:: To do ::
[a] Reproduce the passage of the Gemma Renton interview starting at "Every time a" and ending at "healthy work-life balance?".
[b] Answer these from the Gemma Renton interview:
(i) What did Gemma Renton first study at university?
(ii) Which city is she introduced as coming from?
(iii) Does Vine Street Digital have a physical office?

-------- Exercise passage --------

HomeInterview with Gemma Renton

Interview with Gemma Renton

Welcome our next amazing Women In PPC expert, straight from Brisbane, Australia. Let me introduce Gemma Renton! Gemma is the founder of Vine Street Digital. 🌻



Share the story of how you first got into PPC?

I originally thought I was going to be a lawyer and so that’s what I started studying at university. I quickly realized that law bore me to tears and changed to Business Management. I’ve always enjoyed business because I have run a small dance school from ages 15 to 19, and I was president of a local non-profit while at university. But things didn’t really come to fruition until I started in marketing.
Like a lot of PPC specialists, I started as a junior in a large agency straight out of university. A baptism of fire is the only way I can put it – I learned a lot and burned (out) a lot. I worked at a few agencies before eventually starting my own.

What was the proudest moment of your PPC career?

Every time a client tells me I’ve changed their business for the better is a proud moment. I live for moments like this.
As time went on in my business, I found equally proud moments when my staff accomplished good things. I love teaching PPC and nothing is as satisfying as seeing things “click” for someone for the first time.
But honestly, the proudest moment of my PPC career was identifying when it was burning me out. When you’re passionate about something it’s easy to lose yourself in it, so deciding to start my own agency and get a better work/life balance was an important move for me. Taking that plunge is what I’m most proud of.

Do you struggle with maintaining a healthy work-life balance?

Getting a good work/life balance is EXACTLY the reason I started my agency. Vine Street Digital has always been 100% remote – we don’t have a physical office. Taking away large overheads meant that we could make a decent profit while capping the number of clients per specialist and maintaining competitive prices. We also work flexibly and are outcome-driven; as long as the work is done and clients are happy, you can do with your time as you please.

-------- Records shown --------

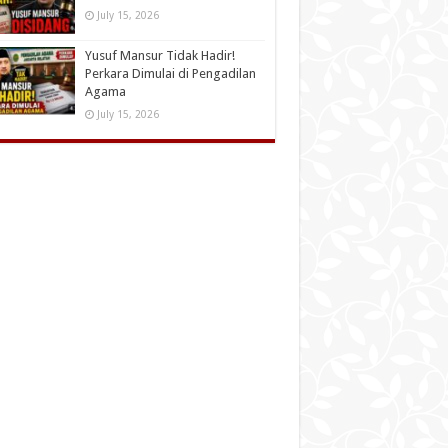
July 15, 2026
Yusuf Mansur Tidak Hadir!
Perkara Dimulai di Pengadilan
Agama
July 15, 2026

--------

:: Results ::
[a]
Every time a client tells me I’ve changed their business for the better is a proud moment. I live for moments like this.
As time went on in my business, I found equally proud moments when my staff accomplished good things. I love teaching PPC and nothing is as satisfying as seeing things “click” for someone for the first time.
But honestly, the proudest moment of my PPC career was identifying when it was burning me out. When you’re passionate about something it’s easy to lose yourself in it, so deciding to start my own agency and get a better work/life balance was an important move for me. Taking that plunge is what I’m most proud of.

Do you struggle with maintaining a healthy work-life balance?

[b]
(i) Law
(ii) Brisbane, Australia
(iii) No, it has always been 100% remote.